Grammy ratifica protagonismo feminino na música

Entre a veia politizada e shows pomposos, a edição de 2026 do Grammy expressou uma tendência pouco iluminada na música contemporânea global: as mulheres estão no topo. Entre 2016 e 2026, 10 vencedores da categoria de Melhor Novo Artista – ou artista revelação – foram mulheres. Meghan Trainor, em 2016; Alessia Cara, em 2018; Dua Lipa, em 2019; Billie Eilish, em 2020; Megan Thee Stalion, em 2021; Olivia Rodrigo, em 2022; Samara Joy, em 2023; Victoria Monét, em 2024; Chappel Roan, em 2025; e Olivia Dean, em 2026. Apenas em 2017, Chance The Rapper quebrou este ciclo.

A estatística demonstra que a força motora da música, seja o pop, o rap, ou o R&B, está concentrada nas mulheres. As vitórias em canção do ano, que premia as composições, reforça essa percepção. Desde 2010, foram 11 vitórias de mulheres na categoria. De Adele a Billie Eilish, passando por Taylor Swift, H.E.R e Janelle Monáe.

Vamos para álbum do ano? De 2010 a 2026, foram nove vitórias de mulheres, com direito a quatro triunfos de Taylor Swift. 

Mais do que indícios, esses números atestam um controle criativo na indústria raramente visto. Até o início dos anos 2000, havia um equilíbrio maior entre bandas, cantores e cantoras. Entre os anos 70 e 80, por exemplo, Carole King foi a única mulher a vencer o prêmio de álbum do ano.

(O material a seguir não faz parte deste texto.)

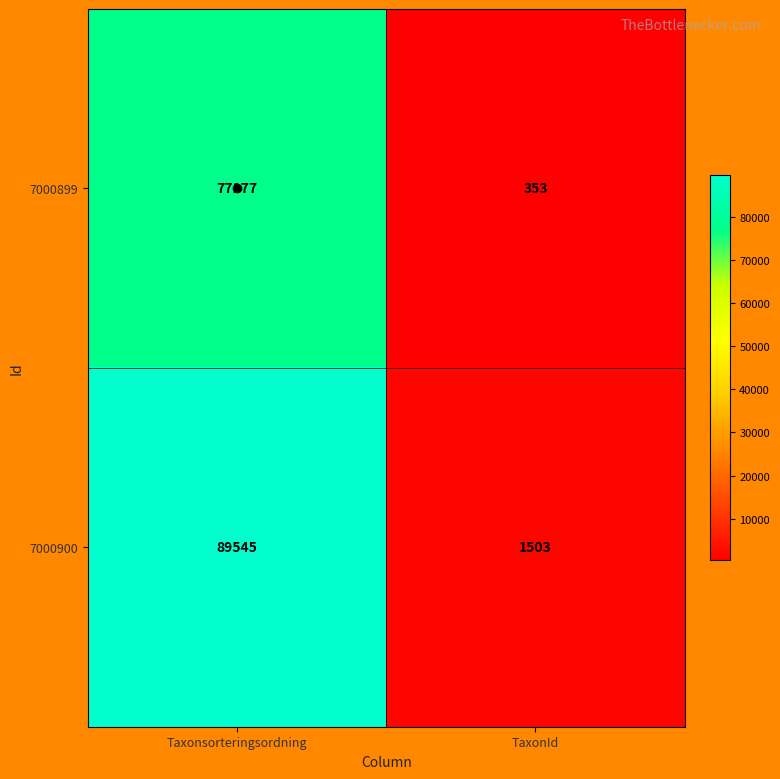

What is the total value across all series at Taxonsorteringsordning?

166722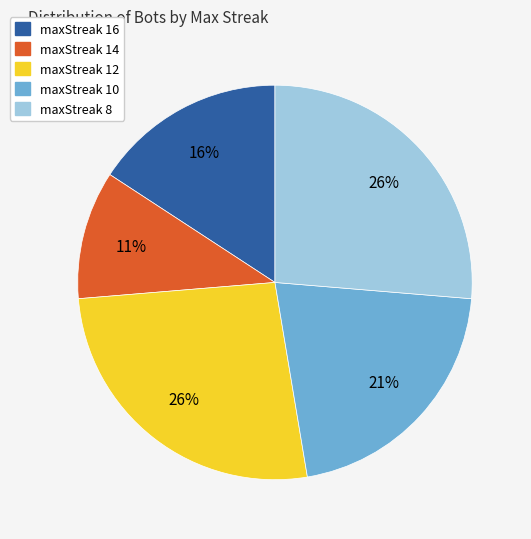

What is the ratio of the value at maxStreak 8 to the value at maxStreak 12?

1.0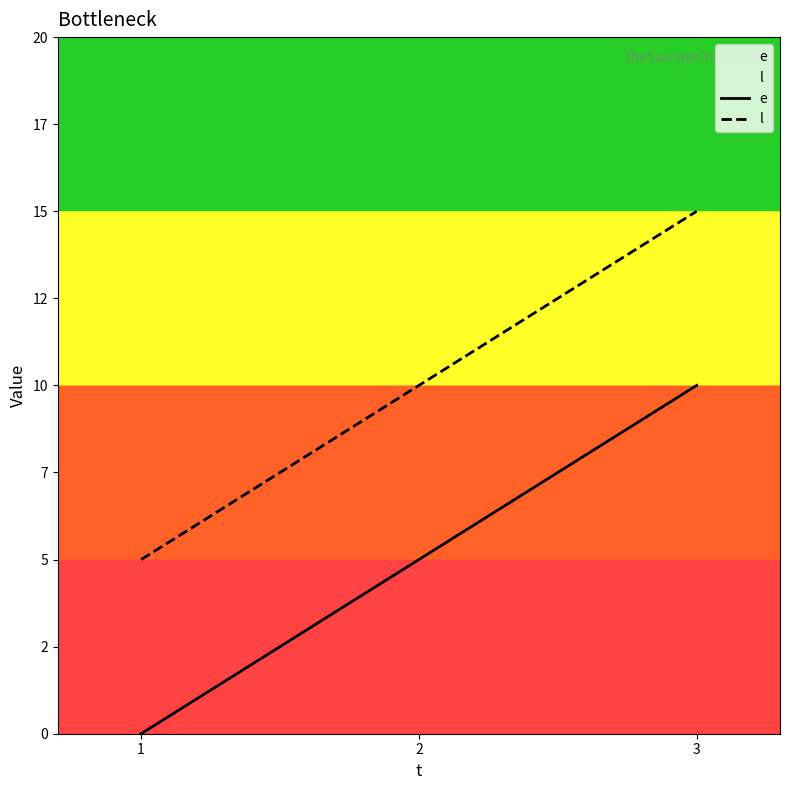

The value of e at 3 is 10. True or false?

True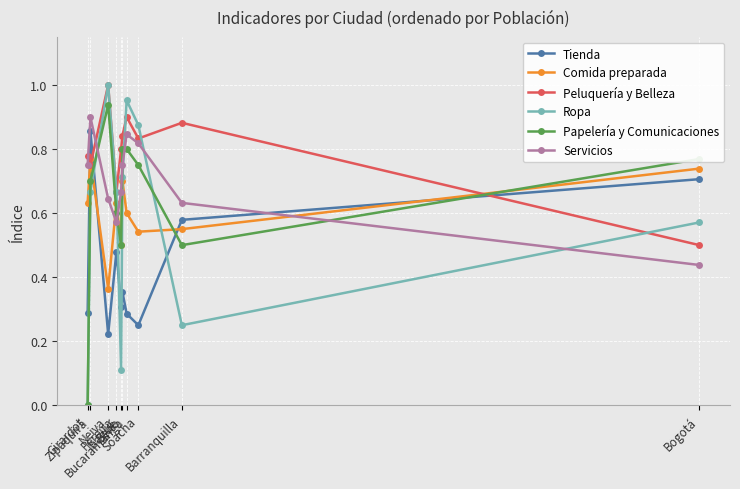

True or false: Comida preparada has more than 2 interior local peaks.

True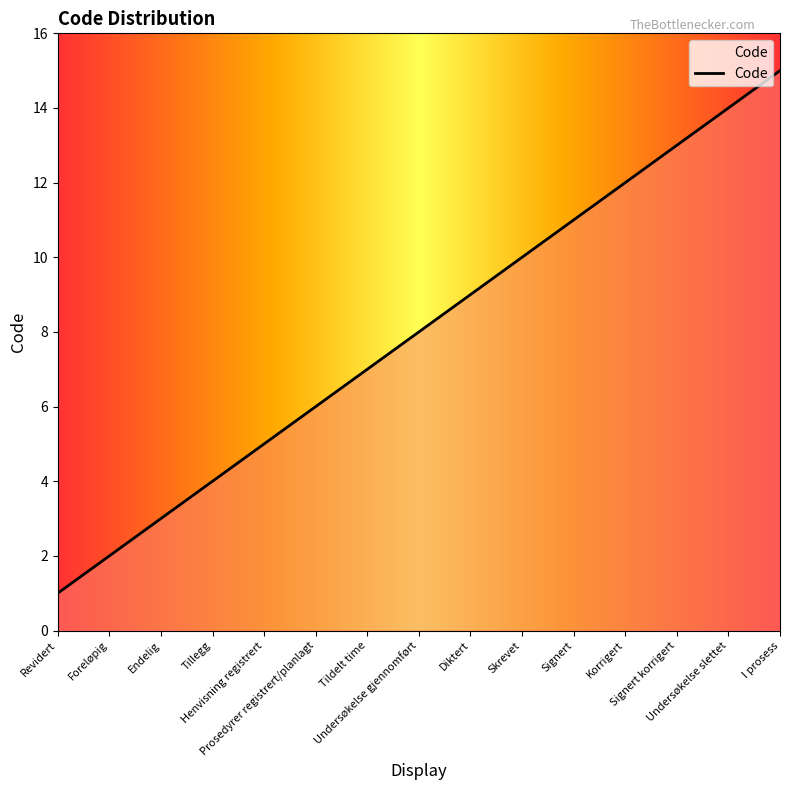

The chart shows a value of 8 at Undersøkelse gjennomført. True or false?

True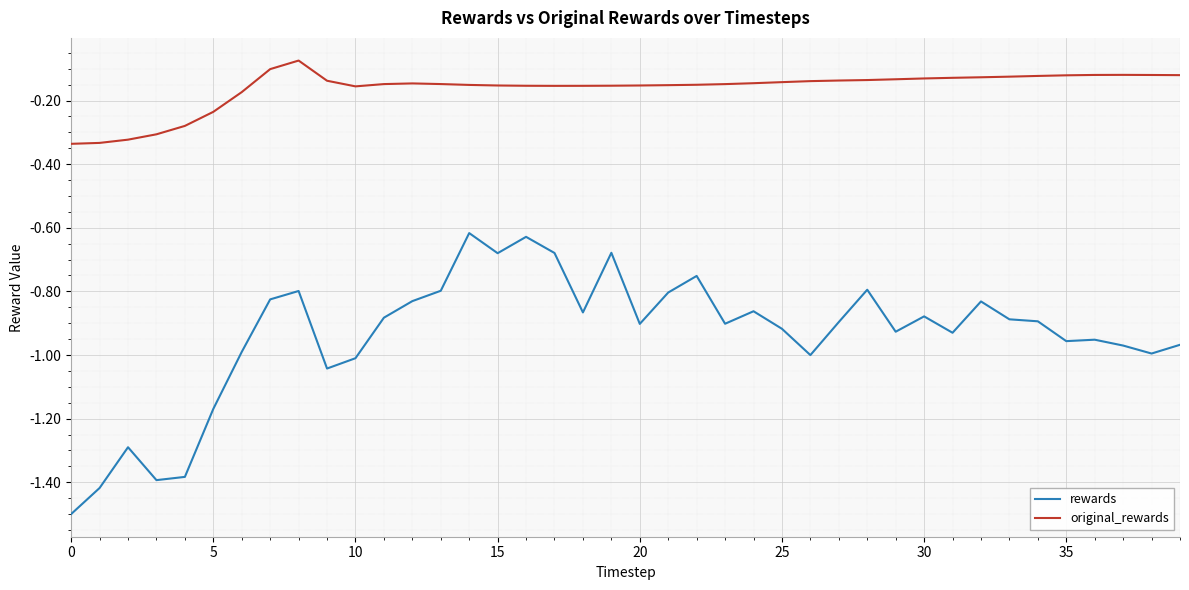

How many lines are shown in the chart?

2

Essa mudança de paradigma tem menos a ver com um esforço da Academia de Música de promover igualdade de gênero e mais com as contingências de mercado. A revolucionária Madonna, por exemplo, jamais ganhou os Grammys de maior prestígio e só começou a vencer nos anos 90. Beyoncé, tida por muitos como a sucessora, em estatura e proeminência cultural, de Madonna, só foi ganhar o prêmio de disco do ano em 2025, com “Cowboy Carter”; depois de dinamitar todos os recordes possíveis e figurar como a artista mais indicada na história da premiação.

Lady Gaga, embora tenha todos os seus discos lembrados na categoria, jamais ganhou. Estamos falando de artistas que pavimentaram a música pop como a conhecemos hoje. Mas o Grammy não pode ignorar (mais) os rumos da música e as sucessivas vitórias de mulheres em categoria-chaves indicam esse convencimento à fórceps. Desde 2010 foram 59 mulheres indicadas na categoria de Melhor Novo Artista contra 28 homens. Bandas mistas ou formadas apenas por homens respondem pelas demais nomeações. Até Anitta, em 2023, já bastante consolidada no Brasil, mas emergente nos EUA, concorreu.

A presença da brasileira no Grammy ajuda a entender essa mudança de olhar diante das imposições de uma indústria cada vez mais feminina e consciente de seu impacto. As mulheres estão ocupando espaços na música e sem pedir benção para os homens que antes a dominavam. Taylor Swift e seu movimento de lançar novas versões de músicas cujos direitos foram encampados por um ex-produtor, são sintomáticos dessa emancipação que o Grammy se vê obrigado a reconhecer.